Embedding is a critical concept in machine learning, particularly in handling categorical data or natural language processing. It is a process of transforming a high-dimensional, sparse object into a low-dimensional, dense vector in a way that preserves its semantic relationships or inherent characteristics.
The resulting vector is known as an "embedding vector" or simply "embedding," which represents the input data in a new feature space.
How Embedding works
Embedding works by mapping each unique object to a distinct vector in a continuous vector space. The distance between vectors could indicate the similarity between objects they represent. For example, in word embedding, each word in a vocabulary is mapped to a unique vector such that words with similar meanings are located close to each other in the embedding space.
The mapping function or the transformation is learned in a way that it maximizes the ability to perform a specific task. For instance, in a text classification task, the embedding vectors are learned by backpropagation in conjunction with the rest of the model parameters such that it improves the classification accuracy.
One of the most common types of embedding is word embedding, where words are mapped to vectors of real numbers.

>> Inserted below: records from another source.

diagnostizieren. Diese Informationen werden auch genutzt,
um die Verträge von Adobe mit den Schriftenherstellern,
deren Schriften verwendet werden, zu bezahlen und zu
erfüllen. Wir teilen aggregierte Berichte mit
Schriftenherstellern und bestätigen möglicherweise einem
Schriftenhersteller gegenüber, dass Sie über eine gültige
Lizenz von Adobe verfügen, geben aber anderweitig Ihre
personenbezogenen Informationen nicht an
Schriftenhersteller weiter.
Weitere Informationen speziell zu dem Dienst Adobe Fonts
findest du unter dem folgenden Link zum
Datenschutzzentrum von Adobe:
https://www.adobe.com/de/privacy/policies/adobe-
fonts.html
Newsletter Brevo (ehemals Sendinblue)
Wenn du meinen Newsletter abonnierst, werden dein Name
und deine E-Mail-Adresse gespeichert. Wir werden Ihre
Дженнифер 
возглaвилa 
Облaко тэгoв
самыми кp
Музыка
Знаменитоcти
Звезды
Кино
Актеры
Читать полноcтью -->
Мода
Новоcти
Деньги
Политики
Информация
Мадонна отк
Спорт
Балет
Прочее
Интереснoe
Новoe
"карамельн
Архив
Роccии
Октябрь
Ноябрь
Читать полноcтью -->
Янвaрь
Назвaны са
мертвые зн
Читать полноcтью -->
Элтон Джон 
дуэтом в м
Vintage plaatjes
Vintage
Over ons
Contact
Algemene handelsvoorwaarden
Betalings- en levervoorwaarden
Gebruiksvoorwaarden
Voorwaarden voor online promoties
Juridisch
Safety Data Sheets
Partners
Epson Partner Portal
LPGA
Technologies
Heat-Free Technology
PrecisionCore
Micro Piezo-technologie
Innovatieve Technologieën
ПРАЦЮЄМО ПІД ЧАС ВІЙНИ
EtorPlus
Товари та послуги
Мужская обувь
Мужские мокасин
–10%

Techniques like Word2Vec, GloVe, and FastText are often used to compute word embeddings. These methods capture semantic relationships between words, such as "man" is to "woman" as "king" is to "queen"; in the embedding space, 'man' vector subtracted from 'king' vector is approximately equal to 'woman' vector subtracted from 'queen' vector.
In a broader sense, embedding can be used to convert any high-dimensional data into lower-dimensional space, which might include transforming users and items for recommendation systems, nodes in a graph for graph-based algorithms, or even whole sentences or documents for complex NLP tasks. This helps in overcoming the curse of dimensionality and aids in tasks like visualization, clustering, or feeding categorical data to machine learning algorithms.